### SOURCE
Illegal Travel Ban Thwarted When Becket Fund Attorney Presents Imam Ilgar Allahverdiev's Speech Before Human Rights Commission

The government of Azerbaijan was able to stop Imam Ilgar Allahverdiev from traveling to Geneva to speak at the United Nations Commission on Human Rights, but it could not stop his message of religious freedom.

On April 2, Imam Allahverdiev was not allowed to board his Turkish Airlines flight from Baku, the capital of Azerbaijan, to Geneva, Switzerland. Despite repeated requests, the border police gave no reason for not allowing Imam Allahverdiev to travel. In Imam Allahverdiev's stead, Emilie Kao, Director of International Advocacy at The Becket Fund for Religious Liberty, delivered the speech focused principally on religious liberty.

More specifically, Imam Allahverdiev's speech described the repeated abuse suffered by the Juma Mosque he leads, including closure of the Mosque, imprisonment, and torture of Mosque members. He stated that the Mosque perseveres because it yearns for religious freedom: "If a person cannot choose to believe what he or she wants, how can that person be called truly free, even if he or she can talk about many other things? Freedom of religious belief - and the ability to manifest those beliefs in public - allows us to be honest and truthful with one another, to be truly human with one another."

### GIVEN PROBLEM 1
Copy the rows word for word, beginning with the first row and ending with the line that contains "genus: Tecoma", including both.
The article and the rows have nothing to do with each other.

### INPUT ROWS
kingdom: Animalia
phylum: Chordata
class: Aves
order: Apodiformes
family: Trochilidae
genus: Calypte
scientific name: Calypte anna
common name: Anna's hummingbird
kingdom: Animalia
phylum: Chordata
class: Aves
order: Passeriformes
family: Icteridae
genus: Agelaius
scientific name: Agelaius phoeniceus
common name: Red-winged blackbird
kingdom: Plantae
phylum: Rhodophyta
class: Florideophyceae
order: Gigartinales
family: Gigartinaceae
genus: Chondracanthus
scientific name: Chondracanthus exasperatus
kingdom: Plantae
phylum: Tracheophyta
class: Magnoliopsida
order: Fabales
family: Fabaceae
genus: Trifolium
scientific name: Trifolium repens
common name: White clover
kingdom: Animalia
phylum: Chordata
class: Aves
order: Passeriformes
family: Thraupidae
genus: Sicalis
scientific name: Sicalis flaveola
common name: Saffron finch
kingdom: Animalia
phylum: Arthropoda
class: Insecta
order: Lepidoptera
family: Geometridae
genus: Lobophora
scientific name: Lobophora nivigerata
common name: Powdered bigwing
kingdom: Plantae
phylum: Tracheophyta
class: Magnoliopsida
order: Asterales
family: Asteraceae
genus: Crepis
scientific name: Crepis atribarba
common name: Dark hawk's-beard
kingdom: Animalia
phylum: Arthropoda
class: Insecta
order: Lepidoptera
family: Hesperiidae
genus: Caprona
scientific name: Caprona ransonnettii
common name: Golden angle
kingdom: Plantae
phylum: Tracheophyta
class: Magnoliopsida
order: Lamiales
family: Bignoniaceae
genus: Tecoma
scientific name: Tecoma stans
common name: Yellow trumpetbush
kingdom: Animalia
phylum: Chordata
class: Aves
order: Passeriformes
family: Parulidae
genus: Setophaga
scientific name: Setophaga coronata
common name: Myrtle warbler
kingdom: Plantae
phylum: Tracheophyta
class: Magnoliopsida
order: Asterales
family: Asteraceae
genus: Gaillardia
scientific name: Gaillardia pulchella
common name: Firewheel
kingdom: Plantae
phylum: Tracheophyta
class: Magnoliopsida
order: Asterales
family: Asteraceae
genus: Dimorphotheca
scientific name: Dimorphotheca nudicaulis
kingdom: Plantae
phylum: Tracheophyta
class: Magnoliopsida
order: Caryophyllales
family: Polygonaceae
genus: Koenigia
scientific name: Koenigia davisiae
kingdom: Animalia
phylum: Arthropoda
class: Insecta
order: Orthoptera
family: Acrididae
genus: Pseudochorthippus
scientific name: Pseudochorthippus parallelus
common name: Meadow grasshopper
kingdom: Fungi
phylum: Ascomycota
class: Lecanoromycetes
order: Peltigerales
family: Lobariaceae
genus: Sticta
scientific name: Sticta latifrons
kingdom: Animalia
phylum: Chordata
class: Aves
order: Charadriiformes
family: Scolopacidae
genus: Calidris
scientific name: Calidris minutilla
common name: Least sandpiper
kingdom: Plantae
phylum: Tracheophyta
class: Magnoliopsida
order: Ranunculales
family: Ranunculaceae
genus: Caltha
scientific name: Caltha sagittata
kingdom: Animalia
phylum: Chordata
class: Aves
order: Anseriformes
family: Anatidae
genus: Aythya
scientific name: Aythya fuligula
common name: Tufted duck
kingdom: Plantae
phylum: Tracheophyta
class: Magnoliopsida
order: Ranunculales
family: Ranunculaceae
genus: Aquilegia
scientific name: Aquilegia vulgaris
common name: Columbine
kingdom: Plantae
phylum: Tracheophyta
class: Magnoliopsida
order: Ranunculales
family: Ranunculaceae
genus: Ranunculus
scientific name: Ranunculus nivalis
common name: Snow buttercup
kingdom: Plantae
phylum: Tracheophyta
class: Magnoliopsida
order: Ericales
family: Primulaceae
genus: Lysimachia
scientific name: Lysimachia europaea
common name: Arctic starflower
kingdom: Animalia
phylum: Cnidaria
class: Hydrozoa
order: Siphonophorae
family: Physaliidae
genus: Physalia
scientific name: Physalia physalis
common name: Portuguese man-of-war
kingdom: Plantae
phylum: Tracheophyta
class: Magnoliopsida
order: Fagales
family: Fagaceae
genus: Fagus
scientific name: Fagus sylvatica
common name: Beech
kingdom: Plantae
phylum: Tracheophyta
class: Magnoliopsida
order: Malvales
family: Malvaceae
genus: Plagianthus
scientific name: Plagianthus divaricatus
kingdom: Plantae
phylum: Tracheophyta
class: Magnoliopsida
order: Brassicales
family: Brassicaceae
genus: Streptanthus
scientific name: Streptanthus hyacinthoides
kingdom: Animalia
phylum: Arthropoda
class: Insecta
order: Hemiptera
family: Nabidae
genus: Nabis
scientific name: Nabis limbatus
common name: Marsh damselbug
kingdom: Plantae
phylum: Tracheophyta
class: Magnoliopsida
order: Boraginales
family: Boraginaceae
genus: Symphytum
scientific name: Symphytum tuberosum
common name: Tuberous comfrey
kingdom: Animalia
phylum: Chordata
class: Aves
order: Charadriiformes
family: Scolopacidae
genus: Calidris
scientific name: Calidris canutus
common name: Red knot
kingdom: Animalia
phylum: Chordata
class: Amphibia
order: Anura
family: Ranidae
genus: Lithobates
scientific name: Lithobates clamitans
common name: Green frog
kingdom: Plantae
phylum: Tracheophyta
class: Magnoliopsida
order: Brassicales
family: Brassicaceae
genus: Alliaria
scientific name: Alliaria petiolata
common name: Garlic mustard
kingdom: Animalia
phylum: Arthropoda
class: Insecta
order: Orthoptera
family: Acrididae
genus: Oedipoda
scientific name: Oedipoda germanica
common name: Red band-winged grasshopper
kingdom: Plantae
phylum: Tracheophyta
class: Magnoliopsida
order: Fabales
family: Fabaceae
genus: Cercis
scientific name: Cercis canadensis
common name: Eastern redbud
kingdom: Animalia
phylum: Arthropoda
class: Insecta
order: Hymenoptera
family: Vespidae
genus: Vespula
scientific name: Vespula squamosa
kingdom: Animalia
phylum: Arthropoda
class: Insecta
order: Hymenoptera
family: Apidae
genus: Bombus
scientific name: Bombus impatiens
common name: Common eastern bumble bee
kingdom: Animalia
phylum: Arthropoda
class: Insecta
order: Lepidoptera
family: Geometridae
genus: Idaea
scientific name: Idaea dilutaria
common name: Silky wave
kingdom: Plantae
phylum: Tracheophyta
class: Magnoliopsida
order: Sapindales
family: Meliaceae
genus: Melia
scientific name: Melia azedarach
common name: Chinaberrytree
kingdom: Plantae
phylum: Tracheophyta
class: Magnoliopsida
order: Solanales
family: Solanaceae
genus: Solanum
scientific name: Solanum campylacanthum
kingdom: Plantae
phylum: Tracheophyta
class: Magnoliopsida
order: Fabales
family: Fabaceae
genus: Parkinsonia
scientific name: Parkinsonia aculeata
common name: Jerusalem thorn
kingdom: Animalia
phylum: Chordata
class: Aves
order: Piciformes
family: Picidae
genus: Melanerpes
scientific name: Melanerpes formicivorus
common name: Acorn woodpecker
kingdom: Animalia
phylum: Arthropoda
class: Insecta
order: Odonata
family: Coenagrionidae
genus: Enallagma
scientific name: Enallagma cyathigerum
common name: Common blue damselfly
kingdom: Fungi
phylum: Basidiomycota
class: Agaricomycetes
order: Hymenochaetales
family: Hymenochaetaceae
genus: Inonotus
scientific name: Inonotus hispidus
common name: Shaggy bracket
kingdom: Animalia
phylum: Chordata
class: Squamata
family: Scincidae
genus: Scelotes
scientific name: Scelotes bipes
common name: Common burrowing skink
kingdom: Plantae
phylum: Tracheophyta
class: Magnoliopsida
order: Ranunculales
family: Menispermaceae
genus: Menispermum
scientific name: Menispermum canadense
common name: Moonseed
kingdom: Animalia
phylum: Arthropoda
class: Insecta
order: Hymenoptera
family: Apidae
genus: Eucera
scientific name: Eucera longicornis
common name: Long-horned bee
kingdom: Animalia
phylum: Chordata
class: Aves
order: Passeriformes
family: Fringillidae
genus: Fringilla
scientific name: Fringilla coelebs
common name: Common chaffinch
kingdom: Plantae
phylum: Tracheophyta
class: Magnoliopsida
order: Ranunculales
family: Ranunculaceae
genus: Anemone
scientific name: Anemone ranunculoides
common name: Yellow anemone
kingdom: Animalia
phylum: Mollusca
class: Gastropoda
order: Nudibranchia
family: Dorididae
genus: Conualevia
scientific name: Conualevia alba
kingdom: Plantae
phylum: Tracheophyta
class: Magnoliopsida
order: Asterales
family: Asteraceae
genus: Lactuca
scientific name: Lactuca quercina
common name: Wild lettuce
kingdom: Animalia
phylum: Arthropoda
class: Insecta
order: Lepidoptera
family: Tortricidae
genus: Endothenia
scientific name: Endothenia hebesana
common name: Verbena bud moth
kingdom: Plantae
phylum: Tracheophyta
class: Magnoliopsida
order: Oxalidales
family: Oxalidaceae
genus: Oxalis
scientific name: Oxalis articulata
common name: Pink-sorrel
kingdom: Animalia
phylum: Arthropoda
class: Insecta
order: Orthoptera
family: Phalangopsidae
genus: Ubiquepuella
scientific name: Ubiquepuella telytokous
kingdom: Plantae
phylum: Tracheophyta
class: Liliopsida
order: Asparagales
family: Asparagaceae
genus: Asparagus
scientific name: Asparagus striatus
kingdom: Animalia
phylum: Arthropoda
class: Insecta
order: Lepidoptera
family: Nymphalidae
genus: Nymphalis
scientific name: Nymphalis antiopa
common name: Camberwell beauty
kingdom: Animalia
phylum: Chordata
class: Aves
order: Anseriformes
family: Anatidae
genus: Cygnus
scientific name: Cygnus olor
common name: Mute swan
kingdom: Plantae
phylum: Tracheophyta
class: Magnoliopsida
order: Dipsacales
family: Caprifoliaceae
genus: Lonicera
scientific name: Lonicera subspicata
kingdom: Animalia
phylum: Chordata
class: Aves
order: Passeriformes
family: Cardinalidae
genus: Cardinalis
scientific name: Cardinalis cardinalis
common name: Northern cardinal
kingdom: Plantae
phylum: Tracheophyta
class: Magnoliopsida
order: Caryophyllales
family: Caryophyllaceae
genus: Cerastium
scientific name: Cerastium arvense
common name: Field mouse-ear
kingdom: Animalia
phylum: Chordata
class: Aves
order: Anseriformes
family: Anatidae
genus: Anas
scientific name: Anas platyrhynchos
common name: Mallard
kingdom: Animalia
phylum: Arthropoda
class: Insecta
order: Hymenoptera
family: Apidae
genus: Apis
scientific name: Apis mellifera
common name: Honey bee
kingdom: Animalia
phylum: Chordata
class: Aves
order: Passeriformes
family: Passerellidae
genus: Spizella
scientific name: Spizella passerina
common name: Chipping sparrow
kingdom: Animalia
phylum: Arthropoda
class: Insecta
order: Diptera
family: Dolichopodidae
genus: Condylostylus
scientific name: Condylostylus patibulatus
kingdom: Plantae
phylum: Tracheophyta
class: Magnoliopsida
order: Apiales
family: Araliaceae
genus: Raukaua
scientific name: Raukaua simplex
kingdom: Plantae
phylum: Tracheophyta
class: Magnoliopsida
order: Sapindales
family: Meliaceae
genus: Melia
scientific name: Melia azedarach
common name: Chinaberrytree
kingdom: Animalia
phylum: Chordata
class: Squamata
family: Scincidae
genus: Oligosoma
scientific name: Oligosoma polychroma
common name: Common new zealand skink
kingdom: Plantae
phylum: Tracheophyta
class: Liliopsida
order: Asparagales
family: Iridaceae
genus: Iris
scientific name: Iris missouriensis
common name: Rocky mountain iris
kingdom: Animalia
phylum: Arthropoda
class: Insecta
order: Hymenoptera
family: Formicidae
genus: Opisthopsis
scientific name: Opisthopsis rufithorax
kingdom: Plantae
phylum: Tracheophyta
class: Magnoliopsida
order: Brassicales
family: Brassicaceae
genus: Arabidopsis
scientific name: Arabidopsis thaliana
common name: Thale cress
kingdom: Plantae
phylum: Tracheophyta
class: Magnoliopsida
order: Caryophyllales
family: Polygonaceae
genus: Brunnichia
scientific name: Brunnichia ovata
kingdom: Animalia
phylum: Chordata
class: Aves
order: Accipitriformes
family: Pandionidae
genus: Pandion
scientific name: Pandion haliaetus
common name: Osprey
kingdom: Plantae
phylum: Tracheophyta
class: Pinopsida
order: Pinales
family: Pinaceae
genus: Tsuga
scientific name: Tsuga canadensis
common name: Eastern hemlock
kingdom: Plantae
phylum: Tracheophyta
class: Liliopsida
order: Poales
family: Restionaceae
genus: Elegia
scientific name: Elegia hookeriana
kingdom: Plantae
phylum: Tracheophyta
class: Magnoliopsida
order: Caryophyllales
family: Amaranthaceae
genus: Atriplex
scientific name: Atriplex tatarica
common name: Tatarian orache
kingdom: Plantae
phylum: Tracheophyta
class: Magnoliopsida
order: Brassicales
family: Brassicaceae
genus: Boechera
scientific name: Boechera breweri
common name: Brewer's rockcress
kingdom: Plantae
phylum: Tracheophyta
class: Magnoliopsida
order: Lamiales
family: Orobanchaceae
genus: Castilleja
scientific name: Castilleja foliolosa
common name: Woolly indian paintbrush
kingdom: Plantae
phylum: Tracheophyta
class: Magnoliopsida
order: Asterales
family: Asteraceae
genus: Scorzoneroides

### GIVEN PROBLEM 2
Name every country and city mentioned in the article about Imam Ilgar Allahverdiev.

### CORRECT OUTPUT 1
kingdom: Animalia
phylum: Chordata
class: Aves
order: Apodiformes
family: Trochilidae
genus: Calypte
scientific name: Calypte anna
common name: Anna's hummingbird
kingdom: Animalia
phylum: Chordata
class: Aves
order: Passeriformes
family: Icteridae
genus: Agelaius
scientific name: Agelaius phoeniceus
common name: Red-winged blackbird
kingdom: Plantae
phylum: Rhodophyta
class: Florideophyceae
order: Gigartinales
family: Gigartinaceae
genus: Chondracanthus
scientific name: Chondracanthus exasperatus
kingdom: Plantae
phylum: Tracheophyta
class: Magnoliopsida
order: Fabales
family: Fabaceae
genus: Trifolium
scientific name: Trifolium repens
common name: White clover
kingdom: Animalia
phylum: Chordata
class: Aves
order: Passeriformes
family: Thraupidae
genus: Sicalis
scientific name: Sicalis flaveola
common name: Saffron finch
kingdom: Animalia
phylum: Arthropoda
class: Insecta
order: Lepidoptera
family: Geometridae
genus: Lobophora
scientific name: Lobophora nivigerata
common name: Powdered bigwing
kingdom: Plantae
phylum: Tracheophyta
class: Magnoliopsida
order: Asterales
family: Asteraceae
genus: Crepis
scientific name: Crepis atribarba
common name: Dark hawk's-beard
kingdom: Animalia
phylum: Arthropoda
class: Insecta
order: Lepidoptera
family: Hesperiidae
genus: Caprona
scientific name: Caprona ransonnettii
common name: Golden angle
kingdom: Plantae
phylum: Tracheophyta
class: Magnoliopsida
order: Lamiales
family: Bignoniaceae
genus: Tecoma

### CORRECT OUTPUT 2
Azerbaijan, Geneva, Baku, Switzerland